By investing more into the stock market, companies will have more money available to imcrease their capital investments, which would hopefully improve productivity enough to provide more money for increased savings. Also, I have no problems with increasing the limits of tax deferred investments in IRAs or with making them more available to people covered by pension plans and 401K plans. As long as the budget cuts needed to cover any revenue shortfalls this move would cause are made.
The debt does begin to change in 2025 as the SSTF begins to sell excess stocks to stay within the gradually reduced percentage limits. The proceeds from the sale of these excess stocks would be used to pay off the principle on the federal debt. Under this plan, the entire U.S. federal debt will be completely paid off by 2035, probably sooner.
> If the gov. were to invest heavily in the stock market, it would have to >find buyers in the market for its bonds in order to finance the portion of >the debt that currently is financed with Social Security surpluses. Most >likely, it would have to raise interest on the bonds in order to get >investors to buy them. That would make the interest on the debt go up.

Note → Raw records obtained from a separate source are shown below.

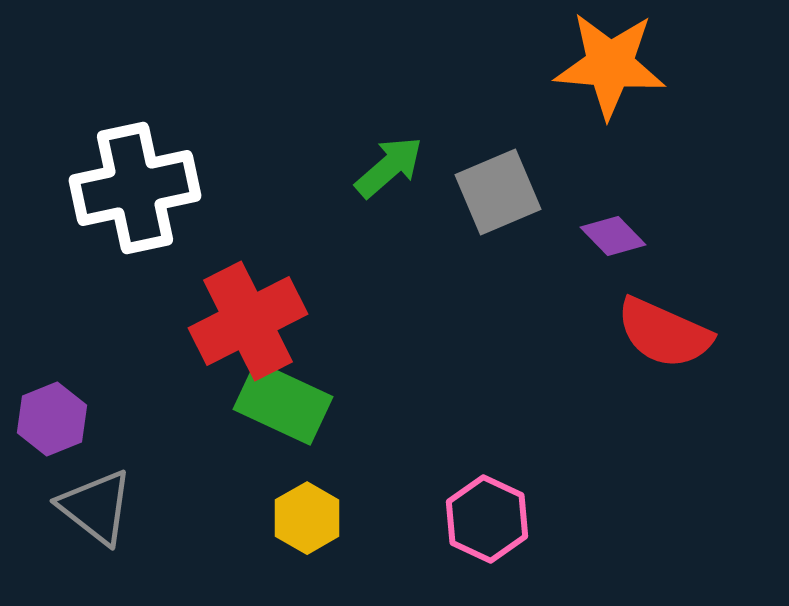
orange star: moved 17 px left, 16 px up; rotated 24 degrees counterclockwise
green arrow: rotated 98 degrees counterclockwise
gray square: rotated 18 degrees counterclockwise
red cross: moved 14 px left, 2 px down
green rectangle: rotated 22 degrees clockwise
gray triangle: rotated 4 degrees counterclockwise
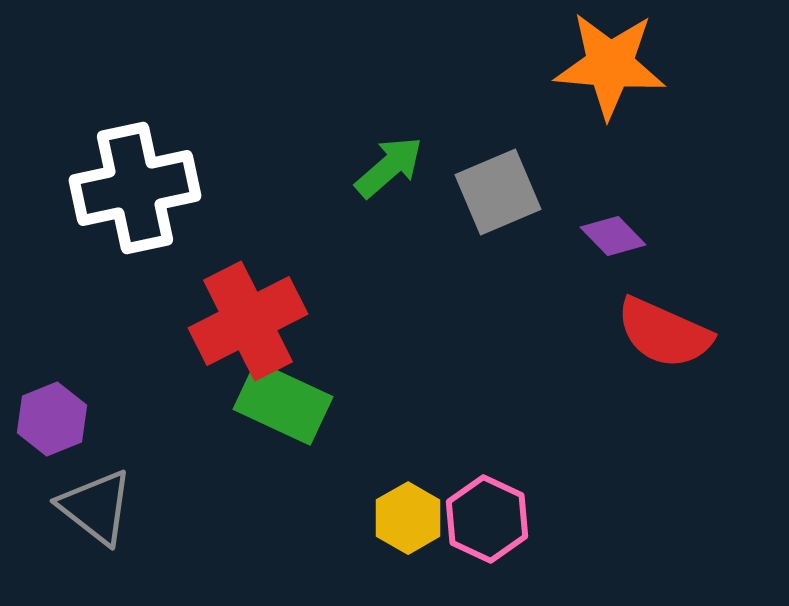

I acknowledge this potential problem in my paper. I hope to ease these effects by gradually phasing in the program and easing out of investments in U.S. govt. securities over a 10 to 15 year period, which hopefully will ease the impact on interest rates. Also, by placing a time limit upon when the Social Security Trust Fund will no longer be financing the federal debt, I hope to force the President and Congress to work together to begin reducing the debt, which would also ease the pressure on interest rates.
> Many people are rightly very concerned about having the government be a >big player in the stock market. They have no confidence in politicians making >the best investment decisions for Social Security. In addition, the >government would be the largest investor in every company that it invested in >and, by dint of that influence, would be the controlling investor in those >companies. This effect can be avoided by using "index funds," but your plan >specifically calls for investing in stocks that pay high dividends.
I agree with these concerns. That is why I built safeguards into my proposal. I stressed that the shares the government owns would be NON-VOTING shares, and would be purchased and sold according to strict formulas, with disqualification only for egregious criminal conduct. There would also be percentage limits on the amount of shares of a particular company that the government could own.
> We will watch your Home Page to see what kind of response you get for your >proposal.
With your permission, I would like to include your message and my responses on my Home Page. Very shortly, I hope to have it where people will be able to leave their comments directly so that others will be able to read them and comment on them. This, I hope will encourage others to think about the problems with Social Security and other issues so that we may be able to come up with a workable solution.
Thank you for your response. I hope I have addressed the concerns you have with my proposal. I will be the first to admit that my proposal is not perfect, but I feel that it provides a solid foundation for the reform of the Social Security System that is needed to keep it from bankruptcy. I completely agree with you about how important it is to get people to start thinking about this looming problem. That is why I posted my paper. Hopefully, it will encourage people to begin discussing possible solutions to this problem.